From Houston (BN): Shell has begun demobilising its massive deployment of equipment, supplies and personnel in the Alaskan offshore Arctic after disappointing results from its Burger J (SEN, 32/11) well.
Shell said there were “indications of oil and gas, but these were not sufficient to warrant further exploration. Shell will now cease further exploration activity in offshore Alaska for the foreseeable future.” The well will be sealed and abandoned.
The shutdown ends a nine-year, $7 billion effort marred in 2012 by equipment problems, including the grounding of a rig being towed to winter harbour.
After the campaign resumed this year, it was hampered by regulators who required Shell to have a backup rig nearby for relief well emergencies but would not allow that rig to drill a second well simultaneously for fear of disturbing marine life.
“This decision reflects both the Burger J well result, the high costs associated with the project, and the challenging and unpredictable federal regulatory environment in offshore Alaska,” Shell said.

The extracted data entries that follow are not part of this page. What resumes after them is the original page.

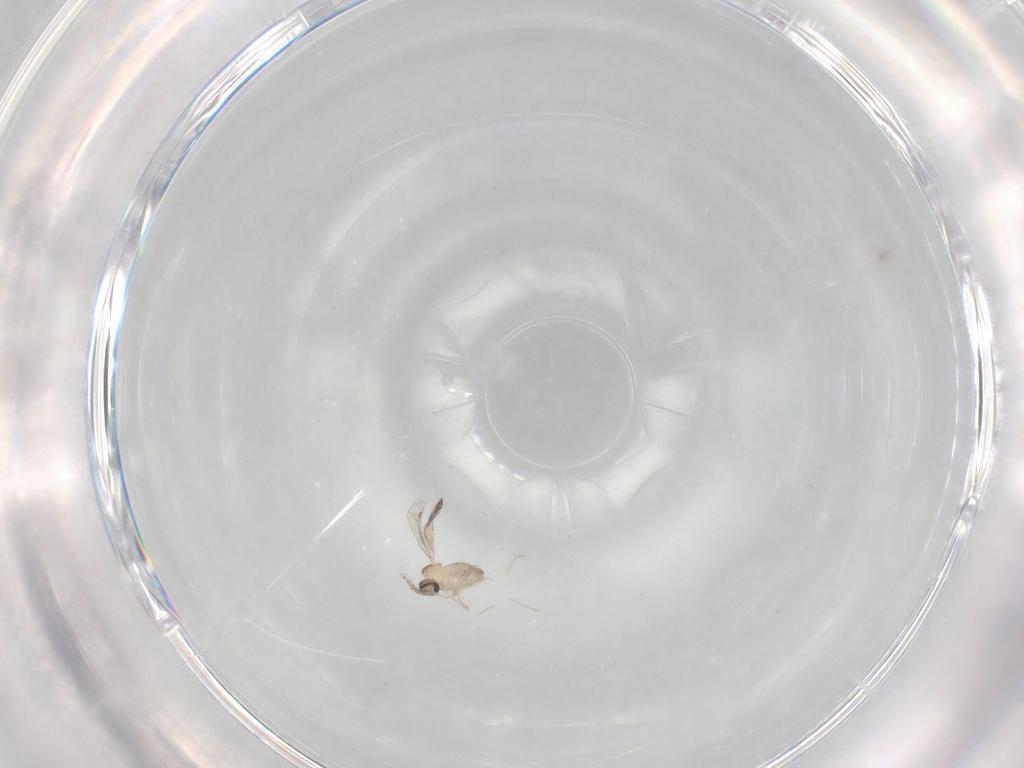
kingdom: Animalia
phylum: Arthropoda
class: Insecta
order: Diptera
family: Cecidomyiidae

The company, which owns leases on 275 Chukchi Sea blocks, remains confident of the basin’s potential and expects the Alaskan offshore to be strategically important to U.S. energy supply in future.
Sidelines chatter at the Offshore Technology Conference in May guessed Shell must see something big in the Chukchi to keep going despite $50 oil prices. Whatever it is, Burger J didn’t find it.
Shell will take a financial charge in the billions, to be detailed in its third-quarter earnings report. Opponents of Arctic offshore oil exploration declared victory, but analysts said the Alaskan economy will suffer from the loss of offshore oil activity.
And the world will have to wait at least another few years (decades?) for active U.S. oil exploration in Arctic offshore waters.